In the past, the government has found attempts to resolve this complexity in a single project to be unrealistic. As a result, D’Andrea explained, it is now working more broadly to remove some of the foundational barriers that have built up over time and to lay the groundwork for more efficient data sharing going forward. This approach involves three key initiatives: leadership to establish a virtual Community of Practice around Digital Exchange for skills building and knowledge sharing; deployment of the Canadian Digital Exchange Platform (CDXP), which will provide a service BUS, bulk data transfer, a gateway, messaging, and the API Store, a marketplace for reusable API services, along with other integration methods such as messaging/eventing and service orchestration, to support the creation of a sharing ecosystem that includes industry and the provinces; as well as the development of policy and “lightweight” standards for data sharing across government, including API Standards, Messaging Standards and Integration Patterns.
In standards development, the Treasury Board Secretariat has adopted a flexible approach: D’Andrea added, “These standards are meant to be read and consumed in 30 minutes or less by technologists. We focus on the baseline set of standards that are needed to make sure systems can share data consistently across government and leave enough room for innovation by the folks actually implementing these integrations and processes. We have also leveraged industry materials as well as the great work done already by some of the other leading digital countries (e.g., UK, New Zealand, US).” The aim in creating ‘lightweight” standards is to combine ease of use and speed in deployment with targeted engagement on standards value, to help manage and scale standards usage. According to D’Andrea, “Our philosophy is to shift towards defining simple and easy to adhere to standards, which focus more attention on stuff that has high impact on inter-organizational interoperability (e.g., security protocols, data encoding, interface binding protocols).
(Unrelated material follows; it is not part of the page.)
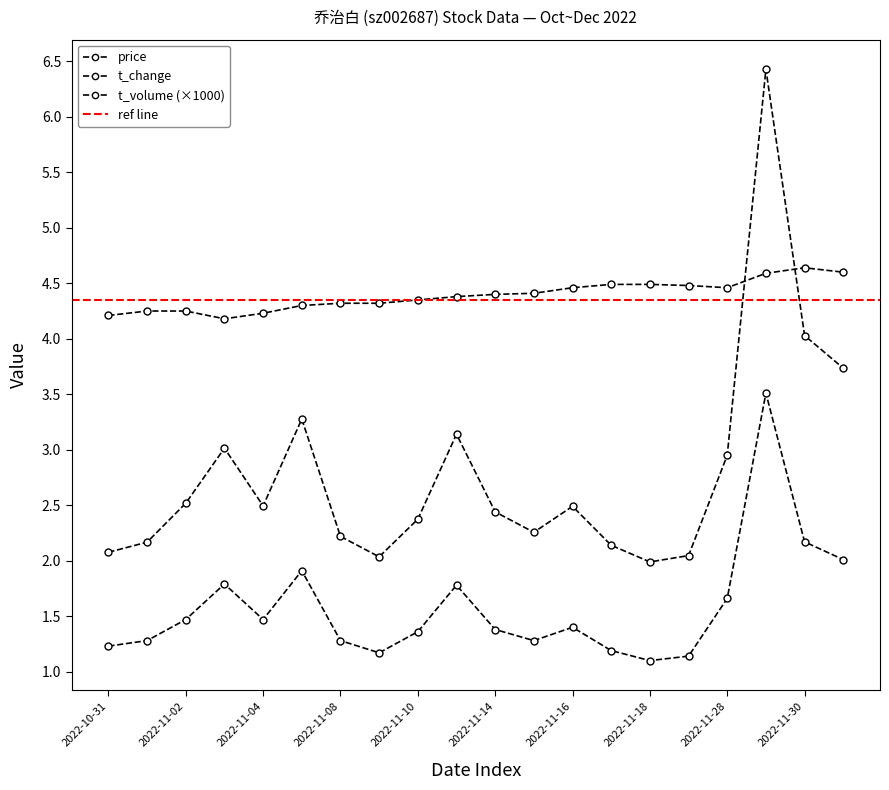

What is the approximate value of t_volume_scaled at 2022-11-28?

3.0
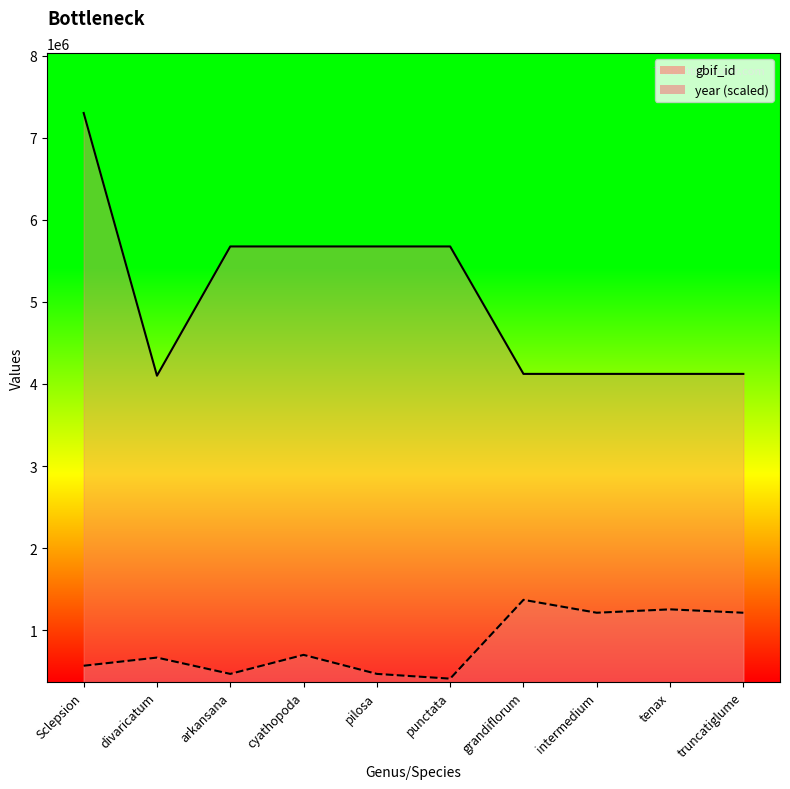

How many lines are shown in the chart?

2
We’re planning an extensive and ongoing engagement effort to promote the value of having standards. The standards are about simplifying the number of decisions when building digital services to ensure what you build can be easily consumed. The value is about faster delivery and being able to consume other services with less guessing or fiddling with technology options. In short, we’re making sure we heavily leverage active engagement techniques like communications and education to drive adoption of the standards.”